You should now complete the following function to compute the saliency map.

* The function takes the `vgg16` model and `resized_img` as input arguments, as well as the `get_model_predictions` function
* It should compute the model predictions using `get_model_predictions`
* The function should calculate which logit has the maximum score out of the model predictions
* Using automatic differentiation, it should then compute the gradient of this logit with respect to the input image Tensor
  * This implementation will be backend-specific.

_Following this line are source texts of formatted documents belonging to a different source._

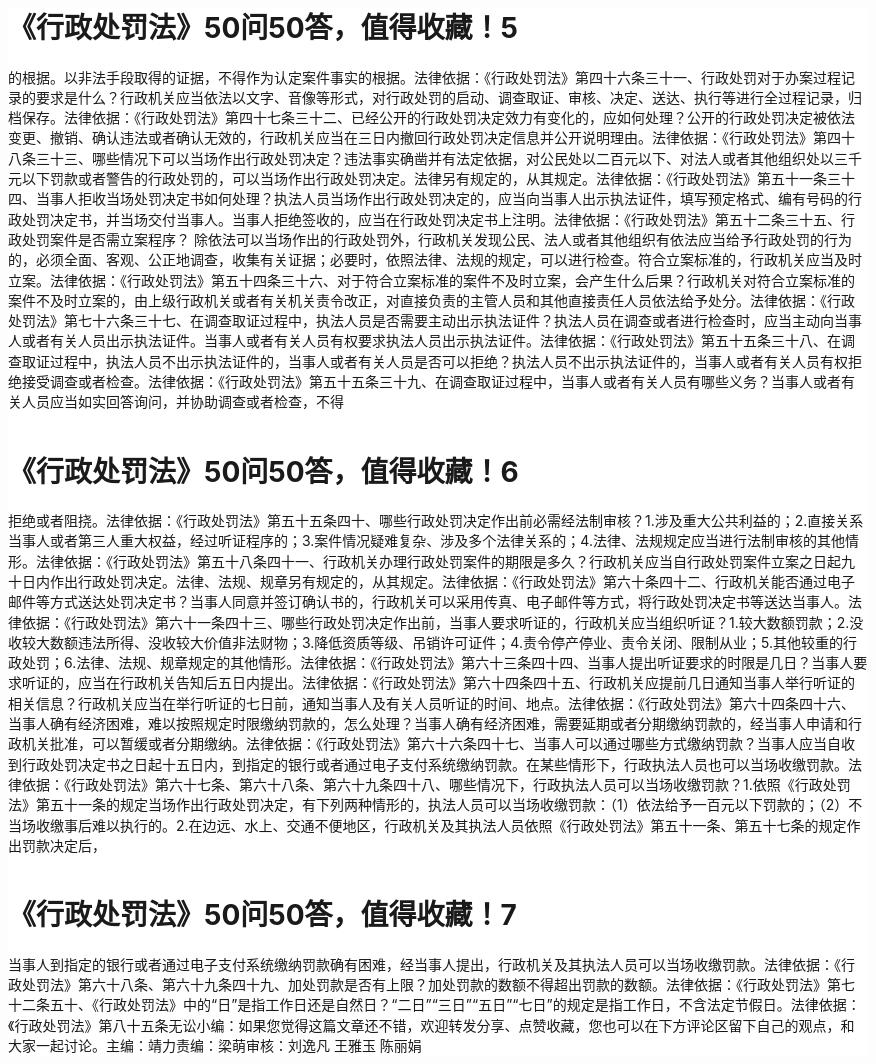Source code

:# 《行政处罚法》50问50答，值得收藏！5

的根据。以非法手段取得的证据，不得作为认定案件事实的根据。法律依据：《行政处罚法》第四十六条三十一、行政处罚对于办案过程记录的要求是什么？行政机关应当依法以文字、音像等形式，对行政处罚的启动、调查取证、审核、决定、送达、执行等进行全过程记录，归档保存。法律依据：《行政处罚法》第四十七条三十二、已经公开的行政处罚决定效力有变化的，应如何处理？公开的行政处罚决定被依法变更、撤销、确认违法或者确认无效的，行政机关应当在三日内撤回行政处罚决定信息并公开说明理由。法律依据：《行政处罚法》第四十八条三十三、哪些情况下可以当场作出行政处罚决定？违法事实确凿并有法定依据，对公民处以二百元以下、对法人或者其他组织处以三千元以下罚款或者警告的行政处罚的，可以当场作出行政处罚决定。法律另有规定的，从其规定。法律依据：《行政处罚法》第五十一条三十四、当事人拒收当场处罚决定书如何处理？执法人员当场作出行政处罚决定的，应当向当事人出示执法证件，填写预定格式、编有号码的行政处罚决定书，并当场交付当事人。当事人拒绝签收的，应当在行政处罚决定书上注明。法律依据：《行政处罚法》第五十二条三十五、行政处罚案件是否需立案程序？ 除依法可以当场作出的行政处罚外，行政机关发现公民、法人或者其他组织有依法应当给予行政处罚的行为的，必须全面、客观、公正地调查，收集有关证据；必要时，依照法律、法规的规定，可以进行检查。符合立案标准的，行政机关应当及时立案。法律依据：《行政处罚法》第五十四条三十六、对于符合立案标准的案件不及时立案，会产生什么后果？行政机关对符合立案标准的案件不及时立案的，由上级行政机关或者有关机关责令改正，对直接负责的主管人员和其他直接责任人员依法给予处分。法律依据：《行政处罚法》第七十六条三十七、在调查取证过程中，执法人员是否需要主动出示执法证件？执法人员在调查或者进行检查时，应当主动向当事人或者有关人员出示执法证件。当事人或者有关人员有权要求执法人员出示执法证件。法律依据：《行政处罚法》第五十五条三十八、在调查取证过程中，执法人员不出示执法证件的，当事人或者有关人员是否可以拒绝？执法人员不出示执法证件的，当事人或者有关人员有权拒绝接受调查或者检查。法律依据：《行政处罚法》第五十五条三十九、在调查取证过程中，当事人或者有关人员有哪些义务？当事人或者有关人员应当如实回答询问，并协助调查或者检查，不得

# 《行政处罚法》50问50答，值得收藏！6

拒绝或者阻挠。法律依据：《行政处罚法》第五十五条四十、哪些行政处罚决定作出前必需经法制审核？1.涉及重大公共利益的；2.直接关系当事人或者第三人重大权益，经过听证程序的；3.案件情况疑难复杂、涉及多个法律关系的；4.法律、法规规定应当进行法制审核的其他情形。法律依据：《行政处罚法》第五十八条四十一、行政机关办理行政处罚案件的期限是多久？行政机关应当自行政处罚案件立案之日起九十日内作出行政处罚决定。法律、法规、规章另有规定的，从其规定。法律依据：《行政处罚法》第六十条四十二、行政机关能否通过电子邮件等方式送达处罚决定书？当事人同意并签订确认书的，行政机关可以采用传真、电子邮件等方式，将行政处罚决定书等送达当事人。法律依据：《行政处罚法》第六十一条四十三、哪些行政处罚决定作出前，当事人要求听证的，行政机关应当组织听证？1.较大数额罚款；2.没收较大数额违法所得、没收较大价值非法财物；3.降低资质等级、吊销许可证件；4.责令停产停业、责令关闭、限制从业；5.其他较重的行政处罚；6.法律、法规、规章规定的其他情形。法律依据：《行政处罚法》第六十三条四十四、当事人提出听证要求的时限是几日？当事人要求听证的，应当在行政机关告知后五日内提出。法律依据：《行政处罚法》第六十四条四十五、行政机关应提前几日通知当事人举行听证的相关信息？行政机关应当在举行听证的七日前，通知当事人及有关人员听证的时间、地点。法律依据：《行政处罚法》第六十四条四十六、当事人确有经济困难，难以按照规定时限缴纳罚款的，怎么处理？当事人确有经济困难，需要延期或者分期缴纳罚款的，经当事人申请和行政机关批准，可以暂缓或者分期缴纳。法律依据：《行政处罚法》第六十六条四十七、当事人可以通过哪些方式缴纳罚款？当事人应当自收到行政处罚决定书之日起十五日内，到指定的银行或者通过电子支付系统缴纳罚款。在某些情形下，行政执法人员也可以当场收缴罚款。法律依据：《行政处罚法》第六十七条、第六十八条、第六十九条四十八、哪些情况下，行政执法人员可以当场收缴罚款？1.依照《行政处罚法》第五十一条的规定当场作出行政处罚决定，有下列两种情形的，执法人员可以当场收缴罚款：（1）依法给予一百元以下罚款的；（2）不当场收缴事后难以执行的。2.在边远、水上、交通不便地区，行政机关及其执法人员依照《行政处罚法》第五十一条、第五十七条的规定作出罚款决定后，

# 《行政处罚法》50问50答，值得收藏！7

当事人到指定的银行或者通过电子支付系统缴纳罚款确有困难，经当事人提出，行政机关及其执法人员可以当场收缴罚款。法律依据：《行政处罚法》第六十八条、第六十九条四十九、加处罚款是否有上限？加处罚款的数额不得超出罚款的数额。法律依据：《行政处罚法》第七十二条五十、《行政处罚法》中的“日”是指工作日还是自然日？“二日”“三日”“五日”“七日”的规定是指工作日，不含法定节假日。法律依据：《行政处罚法》第八十五条无讼小编：如果您觉得这篇文章还不错，欢迎转发分享、点赞收藏，您也可以在下方评论区留下自己的观点，和大家一起讨论。主编：靖力责编：梁萌审核：刘逸凡 王雅玉 陈丽娟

Your function should detect the current backend (`tensorflow` or `torch`) and implement the automatic differentiation accordingly
* This will give gradients of shape `(224, 224, 3)`. To display the saliency map, the function should take the maximum absolute value of the gradient over the channel dimensions at each spatial location
  * This will result in a Tensor of shape `(224, 224)`
* The function should then return the resulting saliency map Tensor and the decoded predictions in a tuple `(sm, decoded_preds)`

In [None]:
#### GRADED CELL ####

# Complete the following function.
# Make sure not to change the function name or arguments.

def saliency_map(vgg16, resized_img, get_model_predictions=get_model_predictions):
    """
    This function should compute the saliency map as described above.
    It should return the tuple (saliency_map, decoded_predictions).
    """
    backend = keras.config.backend()
    if backend == 'tensorflow':
        with tf.GradientTape() as tape:
            tape.watch(resized_img)
            preds, decoded = get_model_predictions(vgg16, resized_img)
            preds = tf.squeeze(preds)
            argmax = tf.math.argmax(preds)
            max_logit = preds[argmax]
        grads = tape.gradient(max_logit, resized_img)
        sm = tf.reduce_max(tf.math.abs(grads), axis=-1)
    elif backend == 'torch':
        resized_img.requires_grad_()
        # vgg16.zero_grad()
        preds, decoded = get_model_predictions(vgg16, resized_img)
        preds = preds.squeeze(dim=0)
        score_max = preds.max()
        score_max.backward()
        sm, _ = torch.max(torch.abs(resized_img.grad), dim=-1)
    else:
        raise ValueError("Only torch and tensorflow backends supported")
    return sm, decoded

In [None]:
# Compute the saliency map for a randomly selected image

img_file, label = sample_random_image_and_label()
resized_img = load_and_resize_image(img_file, (224, 224, 3))
sm, decoded_preds = saliency_map(vgg16, resized_img)

plt.figure(figsize=(12, 5))
plt.subplot(121)
plt.imshow(ops.convert_to_numpy(resized_img) / 255.)
plt.axis('off')
plt.title("Ground truth label: {}".format(label))

plt.subplot(122)
plt.imshow(ops.convert_to_numpy(sm), cmap='hot')
plt.axis('off')
plt.title("Saliency map")
plt.show()

print("Model predictions:\n{}".format(decoded_preds))

Note how the saliency maps highlight the regions of the image that give rise to the model's top prediction. Usually this is centred on the object location (particularly when the model prediction is correct), but can also sometimes show other features of the image that help the model to make its prediction.

Congratulations on completing this week's assignment! You have now seen how to compute saliency maps for a pre-trained CNN model.